Gateway group: fallback PPPoE gateway connects despite monitoring being disabled
-
I want a CARP slave not to connect via PPPoE unless it becomes master - and actually receives traffic.
I am seeing now that despite having tried to not use the PPPoE connection at all on the slave, it still tries to connect.
I will paste my state:
First the error, as you can see in the PPP logs:
Feb 24 07:48:31 ppp [wan_link0] Link: DOWN event Feb 24 07:48:31 ppp [wan_link0] LCP: Down event Feb 24 07:48:31 ppp [wan_link0] Link: reconnection attempt 148 in 4 seconds Feb 24 07:48:35 ppp [wan_link0] Link: reconnection attempt 148 Feb 24 07:48:35 ppp [wan_link0] PPPoE: Connecting to ''WAN interface is configured to be "Dial on demand" iwth an "Idle timeout" of 15.
In "Routing", there are 2 gateways:
GW_LAN, connecting to the other pfSense that is the leading firewall via direct IP (not CARP IP)
WAN_PPPOE, which has options "Gateway Monitoring" == "Disable Gateway Monitoring" and "Gateway Action" == "Disable Gateway Monitoring Action" (sounds a little redendant)
Both have Weight 1In "Gateway Groups", GW_LAN is Tier 1, WAN_PPPOE is "Tier 3". Trigger Level is "member down", I have tried different trigger levels here. Also, setting Tier to "never" does not change anything.

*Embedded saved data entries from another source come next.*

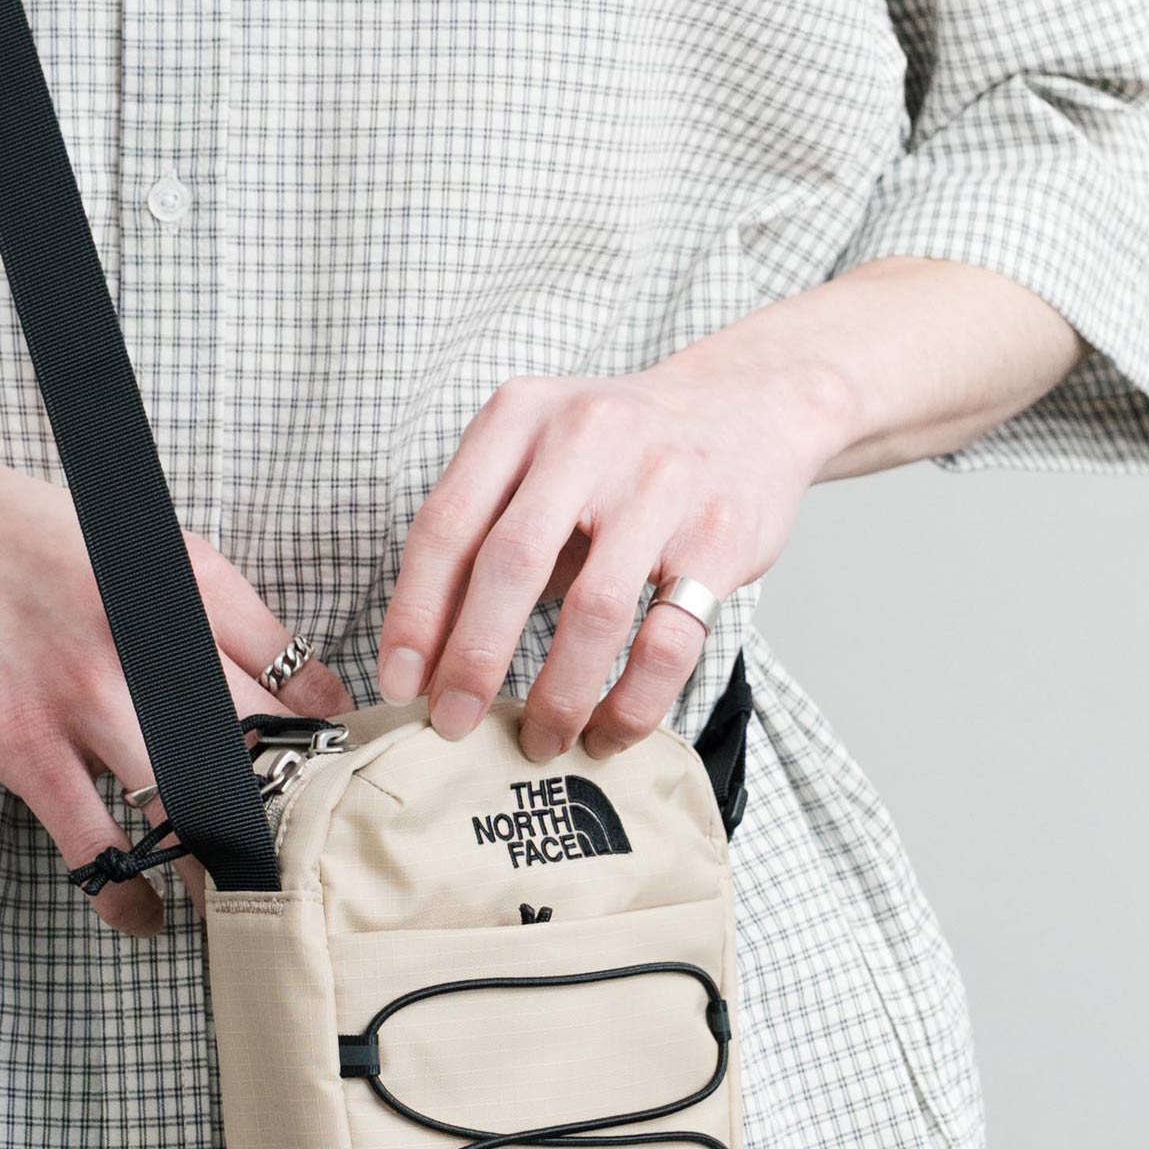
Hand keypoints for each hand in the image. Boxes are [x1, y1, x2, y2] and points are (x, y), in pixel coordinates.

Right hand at [0, 410, 350, 933]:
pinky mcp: (22, 744)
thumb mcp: (154, 549)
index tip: (345, 799)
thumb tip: (316, 695)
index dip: (331, 753)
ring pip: (186, 808)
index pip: (294, 688)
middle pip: (254, 758)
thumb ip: (237, 619)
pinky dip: (125, 892)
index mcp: (194, 596)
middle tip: (306, 872)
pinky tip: (145, 916)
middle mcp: (154, 649)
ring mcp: (87, 701)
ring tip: (243, 910)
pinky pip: (91, 842)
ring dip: (221, 871)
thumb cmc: (34, 535)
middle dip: (290, 825)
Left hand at [378, 335, 849, 761]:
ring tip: (538, 741)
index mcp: (519, 417)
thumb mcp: (536, 463)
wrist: (748, 406)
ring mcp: (660, 484)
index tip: (399, 684)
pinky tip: (608, 733)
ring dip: (557, 696)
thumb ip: (481, 538)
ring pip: (593, 613)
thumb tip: (423, 659)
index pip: (445, 525)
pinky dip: (632, 704)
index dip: (414, 615)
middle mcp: (586, 437)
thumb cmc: (617, 456)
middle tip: (453, 724)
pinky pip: (668, 641)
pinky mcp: (720, 536)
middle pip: (510, 566)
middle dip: (472, 662)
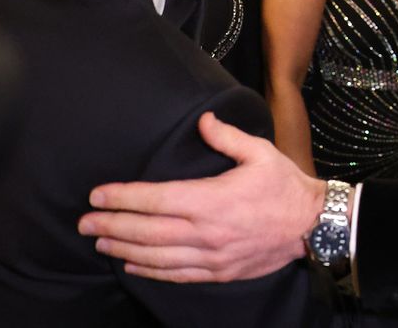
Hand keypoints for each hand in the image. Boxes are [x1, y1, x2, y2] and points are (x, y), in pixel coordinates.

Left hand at [78, 112, 323, 282]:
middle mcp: (206, 231)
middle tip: (84, 223)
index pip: (155, 199)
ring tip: (100, 243)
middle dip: (111, 226)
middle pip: (147, 232)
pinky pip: (176, 275)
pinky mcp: (219, 272)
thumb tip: (202, 121)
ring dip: (124, 250)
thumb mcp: (261, 152)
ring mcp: (211, 256)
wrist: (314, 225)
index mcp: (212, 199)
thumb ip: (227, 137)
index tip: (98, 195)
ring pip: (156, 256)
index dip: (123, 197)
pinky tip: (133, 266)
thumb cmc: (286, 186)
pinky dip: (150, 271)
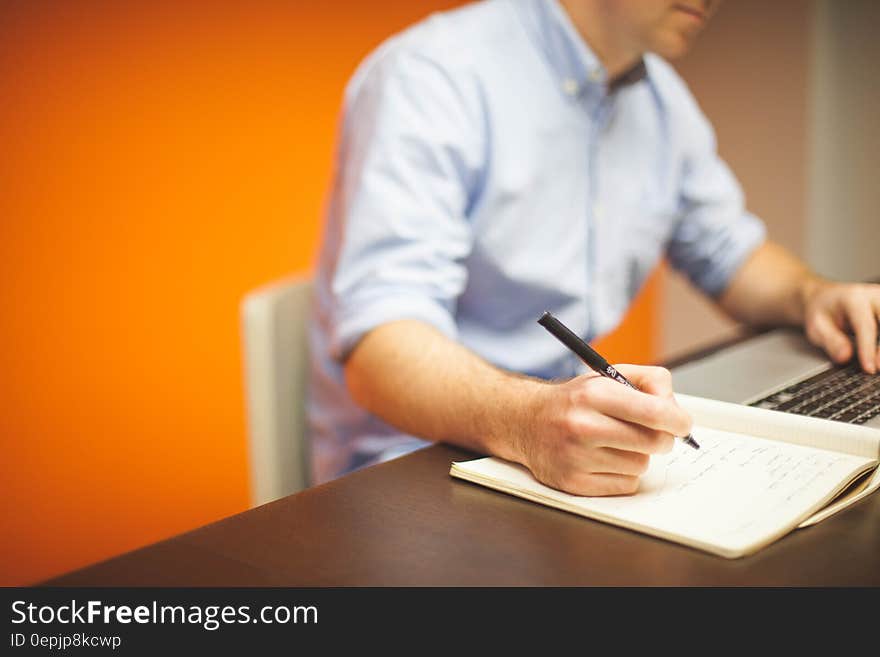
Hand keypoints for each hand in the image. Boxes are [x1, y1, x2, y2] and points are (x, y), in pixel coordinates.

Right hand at [522, 365, 691, 496]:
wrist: (526, 421)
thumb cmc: (575, 401)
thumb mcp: (607, 376)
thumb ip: (649, 381)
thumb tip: (676, 409)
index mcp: (593, 395)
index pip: (654, 412)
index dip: (678, 420)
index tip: (682, 423)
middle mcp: (582, 426)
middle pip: (654, 442)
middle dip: (661, 438)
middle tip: (651, 432)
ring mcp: (576, 457)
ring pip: (640, 465)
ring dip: (637, 455)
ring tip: (615, 443)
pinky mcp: (574, 483)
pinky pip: (625, 485)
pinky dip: (623, 474)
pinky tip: (605, 459)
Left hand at [802, 280, 879, 373]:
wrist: (826, 298)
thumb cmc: (822, 312)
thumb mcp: (816, 327)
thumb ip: (830, 341)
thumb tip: (845, 357)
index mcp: (854, 298)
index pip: (867, 326)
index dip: (869, 349)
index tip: (869, 368)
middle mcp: (875, 296)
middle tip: (878, 367)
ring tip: (878, 363)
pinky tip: (879, 357)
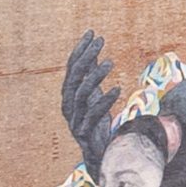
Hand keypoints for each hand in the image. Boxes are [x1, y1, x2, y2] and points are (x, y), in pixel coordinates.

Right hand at [60, 33, 119, 156]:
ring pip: (81, 94)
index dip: (80, 50)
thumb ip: (92, 79)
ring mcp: (74, 120)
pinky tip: (117, 89)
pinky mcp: (84, 133)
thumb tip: (94, 56)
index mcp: (70, 95)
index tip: (92, 32)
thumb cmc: (96, 123)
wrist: (98, 154)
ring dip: (95, 76)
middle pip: (74, 77)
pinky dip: (104, 101)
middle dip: (86, 56)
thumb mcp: (95, 97)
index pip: (72, 68)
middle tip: (100, 40)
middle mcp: (68, 106)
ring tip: (110, 62)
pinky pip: (92, 115)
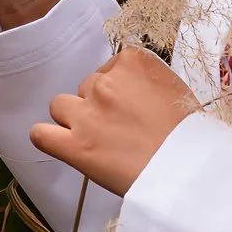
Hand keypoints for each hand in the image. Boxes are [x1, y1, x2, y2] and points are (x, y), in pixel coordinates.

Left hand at [30, 49, 199, 196]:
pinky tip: (63, 146)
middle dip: (98, 106)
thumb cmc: (191, 135)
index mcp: (133, 62)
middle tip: (120, 130)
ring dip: (73, 120)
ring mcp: (87, 113)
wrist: (190, 169)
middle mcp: (106, 82)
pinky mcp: (75, 145)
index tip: (129, 107)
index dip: (117, 90)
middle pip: (86, 87)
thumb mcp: (175, 91)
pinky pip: (41, 134)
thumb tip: (130, 94)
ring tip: (97, 140)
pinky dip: (48, 139)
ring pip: (60, 106)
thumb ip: (145, 84)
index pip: (108, 68)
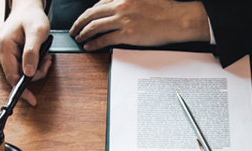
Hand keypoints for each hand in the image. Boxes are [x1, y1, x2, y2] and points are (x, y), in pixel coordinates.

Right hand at [0, 0, 51, 105]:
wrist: (27, 8)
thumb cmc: (32, 17)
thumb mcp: (37, 32)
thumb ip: (32, 53)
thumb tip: (28, 73)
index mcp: (3, 45)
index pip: (12, 75)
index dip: (23, 89)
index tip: (32, 100)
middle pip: (17, 74)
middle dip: (35, 72)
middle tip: (47, 62)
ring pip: (18, 71)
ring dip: (34, 68)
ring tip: (43, 56)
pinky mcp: (4, 52)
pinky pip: (18, 65)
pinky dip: (30, 64)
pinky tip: (37, 56)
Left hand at [69, 0, 209, 50]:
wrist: (177, 19)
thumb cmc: (165, 10)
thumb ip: (128, 2)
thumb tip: (117, 7)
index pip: (99, 4)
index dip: (89, 13)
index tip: (85, 18)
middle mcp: (120, 6)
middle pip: (92, 14)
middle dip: (79, 22)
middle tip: (74, 29)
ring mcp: (123, 20)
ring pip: (95, 27)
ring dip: (83, 33)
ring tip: (79, 38)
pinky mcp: (127, 34)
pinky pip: (104, 39)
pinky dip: (93, 43)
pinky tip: (89, 46)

<- My understanding is that the different tiers would prevent the PPPoE to become active, as long as GW_LAN (Tier 1) is reachable, which seems not to be working.In "Firewall Rules", "LAN", I have for "IPv4", I have set the Gateway to my gateway group created and described above. Note: even setting the Gateway to "GW_LAN" here does not change the PPPoE reconnect attempts!
How can I disable the PPPoE connection attempt unless it is really needed by incoming traffic and the default gateway (other pfSense) being down?
I think my problem starts even earlier, somehow despite having chosen "dial on demand" and that there should be no traffic, the PPPoE connection is attempted to be established.
-
I have also created firewall rules on LAN + WAN to block everything, IP4+IP6 and any protocol from * to * - just the anti lockout rule is still in place.
No matter what I do, the "Dial on Demand" dials in though I do not see any demand.
-
1: try using States to catch outbound traffic
2: if you selected to use some DNS (in General) through backup link - it will be triggering call, because, you know, there is outbound traffic!
3: or just make tcpdump and analyze . -
Thanks for answer!
-
With states, I have to guess target interface (WAN being the interesting one) via IP? Since I see only 1 interface, I guess the source one.
-
What is DNS through backup link? In general, I need DNS and would not know how to setup in a different way. Also, I cannot specify it per interface, only for the whole box?
-
Will research that.
Shouldn't firewall rules (deny all) come before anything else, including traffic initiated by the pfSense itself, and hence prevent the dial in?
-
-
While you researching tcpdump, pfSense has an option for logging matching rules (this is configured on rule itself). Try it.